Thứ Tư, 12 tháng 6, 2013

NOT-SO-GREAT SOCIETY: Fatherlessness in America

LBJ's "Great Society" represented a massive redistribution of wealth that built a permanent culture of dependency in America. And one of its senseless and tragic consequences was the dramatic rise of the single-parent family.

Sixty percent of kids in Richmond, Virginia, are without a dad in the home, reports First Things First of Greater Richmond... First Things First works to help men become actively involved in their children’s lives in Richmond, Virginia, because, as the group explains, often “it’s the fathers that leave the family.… [W]e have a major father absenteeism issue in Richmond.”

Across the nation, over one-quarter of all children live in single-parent households.
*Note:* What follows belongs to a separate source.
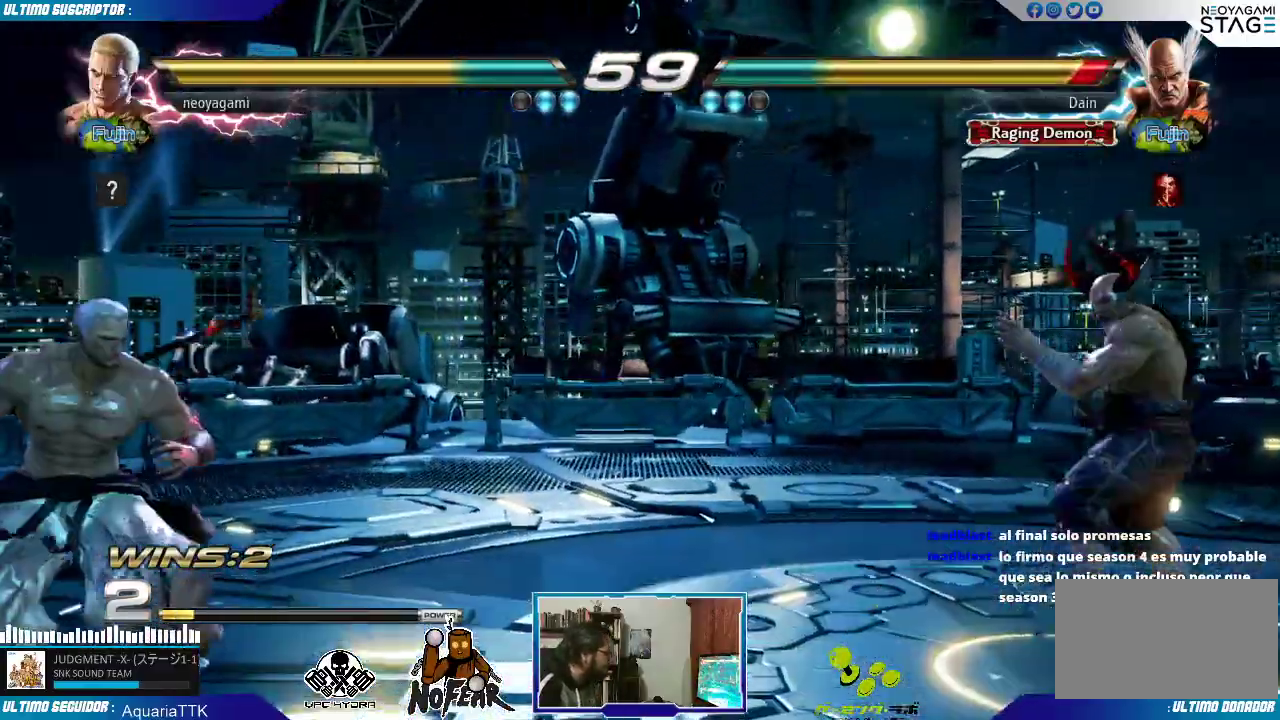
{"dt_ms": 1000, "buttons": [], "left_stick": "left"}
Most of these children live with their mothers.


...When children do not have stable relationships with their dads, marked by frequent involvement, they are more susceptible to depression and are more likely to abuse drugs, or demonstrate delinquent behavior.

Children who live in single-parent households are also 82 percent more likely to experience child poverty.

With the unmarried birth rate high among young women with the lowest levels of education, single-mother households now comprise more than half of all families living in poverty. Without the relative financial stability marriage can provide, single parents and their children are at greater risk of government dependence. Of the roughly $1 trillion spent on welfare funding to low-income families with children, almost three-quarters went to single-parent—and often fatherless—households.

When fathers play an active role in the lives of their children, they make a tangible difference. Children whose fathers spent time with them doing day-to-day activities such as homework, eating dinner, or playing sports earned better grades on average than peers who had less access to their fathers.